Чтобы почувствовать, какой разрыв был между реальной деятельностью членов ГАХН в различных секциях и оптимистичными призывами к синтезу со стороны руководства, достаточно вспомнить, что в разные годы в академии работали такие противоположные по своим позициям люди, как К. Малевич, К. Юон или М. Гинзбург, практики ИНХУКа и теоретики ЛЕФа, такой традиционный психолог, как Г. Челпанов, и такой авангардист, как Л. Выготский, одиозный профессор И. Ермаков и позитивный профессор П. Карпов, апокалиптичный Н. Бердяев и зловещая Л. Аксельрод. Ничем не преодолимую пропасть демонстрируют сами названия докладов, прочитанных в различных отделениях и секциях ГАХН – от «Разбора речи А.И. Рыкова о новой оппозиции» (В.Н. Иваницкая-Мурузи) и «Художественного творчества при прогрессивном параличе» (С. Карпов) до «К поэтике “Западно-восточного дивана” Гете» (А. Габричевский) и «Трактовки волос в римской скульптуре» (М. Кабылина).
405
[Петровский, 1927, c. 137–138].
406
Ср., например, его статью: «Значение понятия “изображение” для теории живописи» [Волков, 1928, с. 191–198].
407
Ср. его статью «Язык вещей» 1920-х годов: «Всякое культурное единство, всякая социальная система является всегда в то же время системой знаков, ибо всякая вещь, начиная от собственного тела человека, его движений и звучаний и кончая любым отрезком мира, может быть принципиально вещью социальной, вещью выразительной, т. е. не только вещью, но и знаком, носителем смысла» [Габричевский, 2002, c. 31].
408
См.: [Там же.
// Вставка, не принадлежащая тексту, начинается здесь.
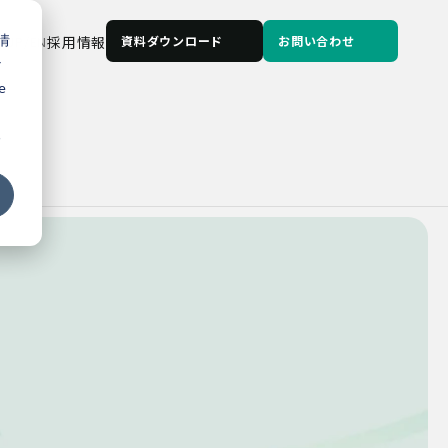
情
JP
/
EN
採用情報
資料ダウンロード
お問い合わせ
な
e
る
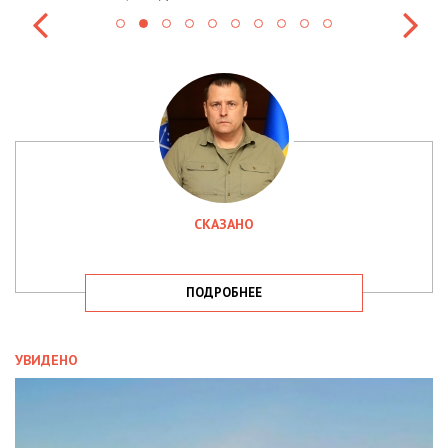
СКАЗАНО
ПОДРОБНЕЕ
УВИДЕНО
С. 32]: «Однако – если нет сомнений в том, что любая вещь может быть социальным знаком, мы все же еще не вправе утверждать, что любая вещь может быть словом, ибо под словом обычно разумеется знак, выражающий логический смысл… Вопрос заключается в том, каково выразительное значение других выразительных социальных вещей… каков характер смысла, выражаемого при помощи той или иной группы вещей-знаков? каково значение означиваемого смысла к чувственному составу означивающей вещи? каковы наконец законы преобразования вещи в зависимости от того или иного отношения между знаком и значением». Ср.: «Проблема особой выразительности вещи возникает в связи с проблемой пространственных искусств, поскольку, по-видимому, во всякой культуре наличествует особая сфера смысла, находящая свое выражение именно в этих искусствах, и только в них» [Там же. С. 34].
409
Ср.: «Искусствознание, постепенно расшифровывая строение художественного образа в архитектуре, скульптуре, живописи, неминуемо приходит к проблеме своеобразной “логики” и “лингвистики” вещей, без которой немыслимо научное изучение художественного образа, его логики и выразительности» [Там же].
410
См.: [Шпет, 2007, c. 180]. Ср. также из «Проблем современной эстетики»: «…поэтическое слово, будучи осмыслено, одновременно экспрессивно в звуке и интонации, и изобразительно (номинативно). “Слово”, как искусство, имплицируя все функции искусства, должно дать наиболее полную схему структуры искомого нами специфического предмета. Если уж пользоваться смешным применительно к искусству термином, то поэзия – наиболее “синтетическое” искусство, единственный не нелепый “синтез” искусств» [Там же. С. 321].
411
[Там же]. Попытки приближения к решению этой задачи можно позднее встретить у разных ученых философского отделения ГАХН, например у А. Циреса в «Языке портретного изображения» (из сборника «Искусство портрета», 1927, с. 86–158), у Н. Жинкина в «Проблеме эстетических форм», «Портретных формах», да и у самого Шпета во «Внутренней форме слова» и других текстах второй половины 1920-х годов.
412
[Там же. С. 321–322]. Более подробные разъяснения герменевтической философии Шпета содержатся в Заключении II и в III томе его «Истории как проблемы логики» [Шпет, 2002, с. 516–649] и в ряде работ 1920-х годов. Ср. его «История как предмет логики», «Герменевтика и ее проблемы», «Язык и смысл» и др.
413
[Луначарский, 1925, с. 15].
414
Подчинение ИНХУКа ГАХН в 1924 г. (хотя и только в финансовом плане) выглядит в этом отношении весьма симптоматично.